O Bitcoin apresentou recuperação nesta segunda-feira (14) após sofrer uma queda superior a 2% no domingo (13). No momento da redação, a maior criptomoeda do mundo registrava alta de 0,1%, sendo negociada a US$ 84.628. O Índice de Preço do Bitcoin (IPB) indicava um valor de R$ 498.052.
Durante o final de semana, o BTC enfrentou dificuldades, com o preço chegando a cair para US$ 83.482, enquanto o mercado de ativos digitais lidava com uma onda de incertezas. A pressão foi causada por sinais contraditórios vindos de Washington, em relação à política comercial dos Estados Unidos com a China. As movimentações do mercado de criptomoedas ficaram aquém das ações, que tiveram um desempenho superior.
O Ethereum, por outro lado, demonstrou forte recuperação nesta segunda-feira, com alta de 4,2%, sendo cotado a US$ 1.676 após cair para abaixo de US$ 1.600 no final de semana.
A instabilidade nos preços das criptomoedas ocorreu após declarações contraditórias do governo do ex-presidente Donald Trump sobre a imposição de novas tarifas sobre produtos eletrônicos fabricados na China, como smartphones, semicondutores e laptops.
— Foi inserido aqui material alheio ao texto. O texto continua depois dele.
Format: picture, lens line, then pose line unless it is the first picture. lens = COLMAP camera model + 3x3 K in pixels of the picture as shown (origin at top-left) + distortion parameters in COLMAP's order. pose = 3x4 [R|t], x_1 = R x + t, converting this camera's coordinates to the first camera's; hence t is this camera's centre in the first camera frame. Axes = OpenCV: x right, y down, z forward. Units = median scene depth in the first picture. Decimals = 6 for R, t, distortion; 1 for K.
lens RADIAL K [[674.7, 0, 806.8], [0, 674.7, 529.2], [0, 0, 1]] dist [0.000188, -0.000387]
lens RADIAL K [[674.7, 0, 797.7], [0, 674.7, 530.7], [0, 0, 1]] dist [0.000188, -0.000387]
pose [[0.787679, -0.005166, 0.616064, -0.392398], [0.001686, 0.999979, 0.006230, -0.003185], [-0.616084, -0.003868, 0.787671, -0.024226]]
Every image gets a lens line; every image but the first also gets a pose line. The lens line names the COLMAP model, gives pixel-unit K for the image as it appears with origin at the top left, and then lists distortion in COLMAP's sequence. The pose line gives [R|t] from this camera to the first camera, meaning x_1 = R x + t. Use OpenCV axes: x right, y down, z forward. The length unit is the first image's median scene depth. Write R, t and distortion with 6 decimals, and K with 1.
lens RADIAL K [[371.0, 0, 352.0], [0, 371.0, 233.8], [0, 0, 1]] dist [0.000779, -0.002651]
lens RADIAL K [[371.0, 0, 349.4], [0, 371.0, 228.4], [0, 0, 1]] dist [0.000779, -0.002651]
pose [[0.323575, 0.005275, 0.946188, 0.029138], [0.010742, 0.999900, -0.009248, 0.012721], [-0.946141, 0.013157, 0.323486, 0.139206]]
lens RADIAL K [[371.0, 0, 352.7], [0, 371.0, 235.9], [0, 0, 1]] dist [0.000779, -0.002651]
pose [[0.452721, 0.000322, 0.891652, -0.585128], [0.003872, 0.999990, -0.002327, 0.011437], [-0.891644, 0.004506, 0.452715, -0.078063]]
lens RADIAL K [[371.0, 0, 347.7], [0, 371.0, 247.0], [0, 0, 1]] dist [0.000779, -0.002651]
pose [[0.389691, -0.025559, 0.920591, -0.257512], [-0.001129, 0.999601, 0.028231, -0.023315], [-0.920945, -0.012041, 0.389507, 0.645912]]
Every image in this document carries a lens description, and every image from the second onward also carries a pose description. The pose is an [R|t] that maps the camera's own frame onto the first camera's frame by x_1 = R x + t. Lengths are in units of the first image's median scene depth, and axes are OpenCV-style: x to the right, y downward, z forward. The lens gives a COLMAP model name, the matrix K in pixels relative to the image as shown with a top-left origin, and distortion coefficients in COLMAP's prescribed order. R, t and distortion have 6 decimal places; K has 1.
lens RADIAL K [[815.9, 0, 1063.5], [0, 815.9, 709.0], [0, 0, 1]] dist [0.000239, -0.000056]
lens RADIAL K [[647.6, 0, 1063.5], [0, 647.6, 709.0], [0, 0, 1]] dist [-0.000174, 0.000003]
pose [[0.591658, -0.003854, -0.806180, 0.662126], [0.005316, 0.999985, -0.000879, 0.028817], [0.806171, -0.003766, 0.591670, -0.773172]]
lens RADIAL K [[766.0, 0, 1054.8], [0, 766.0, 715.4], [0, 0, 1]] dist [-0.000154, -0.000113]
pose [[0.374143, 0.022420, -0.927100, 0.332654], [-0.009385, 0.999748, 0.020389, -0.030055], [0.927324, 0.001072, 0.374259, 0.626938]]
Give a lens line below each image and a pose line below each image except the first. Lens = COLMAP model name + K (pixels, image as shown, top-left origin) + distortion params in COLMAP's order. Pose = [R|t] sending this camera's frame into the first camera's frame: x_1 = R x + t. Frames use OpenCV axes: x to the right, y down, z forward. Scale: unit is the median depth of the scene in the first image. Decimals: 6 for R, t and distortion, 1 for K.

No domingo, Trump esclareceu, através da rede social Truth Social, que certos produtos eletrônicos estariam temporariamente excluídos da tarifa de 10%, mas continuariam sujeitos a uma tarifa separada de 20%, com foco em questões de segurança nacional e combate ao fentanil.
Trump afirmou: “NINGUÉM está sendo ‘poupado’ pelos desequilíbrios comerciais injustos e pelas barreiras tarifárias não monetárias que outros países têm usado contra nós, especialmente a China, que, de longe, nos trata pior!”
O Secretário de Comércio dos EUA, Howard Lutnick, também anunciou que novas tarifas específicas para eletrônicos seriam implementadas nos próximos dois meses.
O fim de semana também trouxe sinais de que a inflação nos Estados Unidos poderia começar a ceder, mas o ressurgimento do risco geopolítico e as incertezas em torno das políticas do governo Trump prejudicaram a confiança dos investidores. Analistas alertam para uma possível desaceleração nos fluxos institucionais de criptoativos, especialmente para os ETFs de criptomoedas listados nos EUA.
Darren Chu, analista consultor da BRN, comentou que as expectativas por uma redução emergencial na taxa de juros antes da próxima reunião do Federal Reserve (Fed) diminuíram, e que os efeitos das tarifas sobre a inflação podem adiar qualquer corte de juros antes de junho. “Uma postura de juros mais altos por mais tempo pode agravar ainda mais a situação dos ativos de risco”, afirmou Chu.
Os analistas agora acompanham de perto o nível de suporte do Bitcoin em torno de US$ 81.000. Caso o preço caia abaixo desse patamar, pode haver um aumento nas liquidações de posições alavancadas, o que poderia pressionar ainda mais um mercado já fragilizado.